Reading text:
┌──

Here in Lichfield, I go to a local parish church called St. Michael's. It has a great vicar who takes the piss out of everyone, and a stained glass window that I love which has Mary Magdalene in it and the jewels in her hair make her look like she's got pixie ears. (I'll try to remember to take a picture to put here soon.) St. Michael's runs a monthly theological discussion group that I've been part of since we moved here called "Theologically Speaking." The speed with which the group normally moves to issues of doubt and unknowing is always exhilarating - totally blowing away any preconceptions I had held about what this little group of Anglicans would be like. St. Michael's has a few characters that revel in referring to themselves as faithful heretics and it has been fantastic to chat to these guys.

Anyway, Theologically Speaking asked me to do a session on my research. It was titled "A/theism and the Future of the Church," and you can download a copy of the handout I did here.

I started by framing my project in terms of my research questions: How is truth conceptualized in the emerging church milieu? and What are the philosophical, theological and ethical implications of such notions of truth? I (incredibly briefly and necessarily unsatisfactorily) introduced the emerging church milieu as a global network of individuals and communities, connected by the Internet, concerned to live Christ-like lives today.

└──

Supplied entries:
┌──

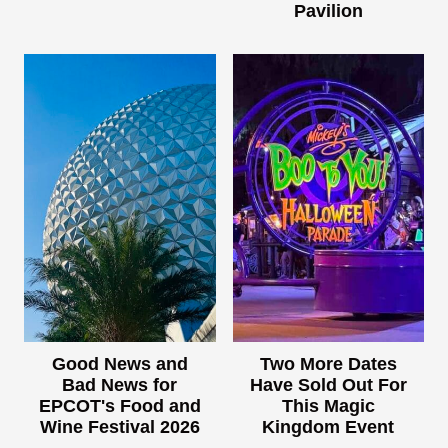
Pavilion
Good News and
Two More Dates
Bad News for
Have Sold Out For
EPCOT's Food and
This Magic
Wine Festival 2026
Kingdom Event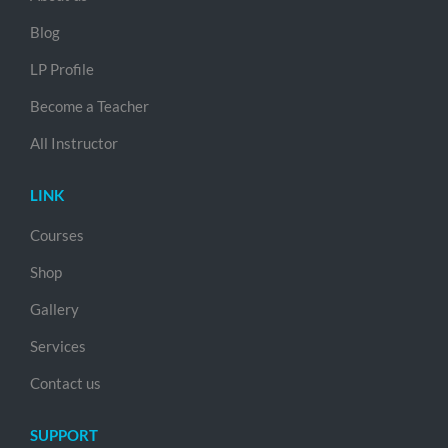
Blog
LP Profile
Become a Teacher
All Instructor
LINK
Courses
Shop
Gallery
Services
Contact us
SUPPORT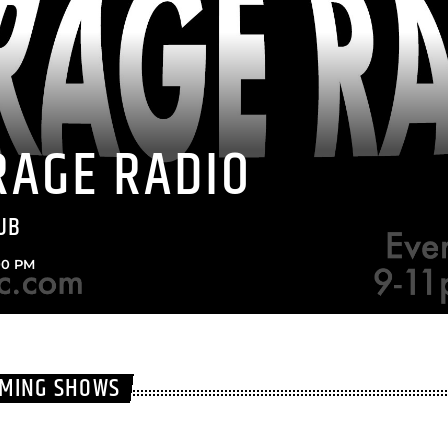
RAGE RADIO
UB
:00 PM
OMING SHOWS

└──

Instructions for the task: Copy out word for word everything in the post about St. Michael's from "Here in Lichfield, I" down to "to these guys.".

Answer to this task:
Here in Lichfield, I go to a local parish church called St. Michael's. It has a great vicar who takes the piss out of everyone, and a stained glass window that I love which has Mary Magdalene in it and the jewels in her hair make her look like she's got pixie ears. (I'll try to remember to take a picture to put here soon.) St. Michael's runs a monthly theological discussion group that I've been part of since we moved here called "Theologically Speaking." The speed with which the group normally moves to issues of doubt and unknowing is always exhilarating - totally blowing away any preconceptions I had held about what this little group of Anglicans would be like. St. Michael's has a few characters that revel in referring to themselves as faithful heretics and it has been fantastic to chat to these guys.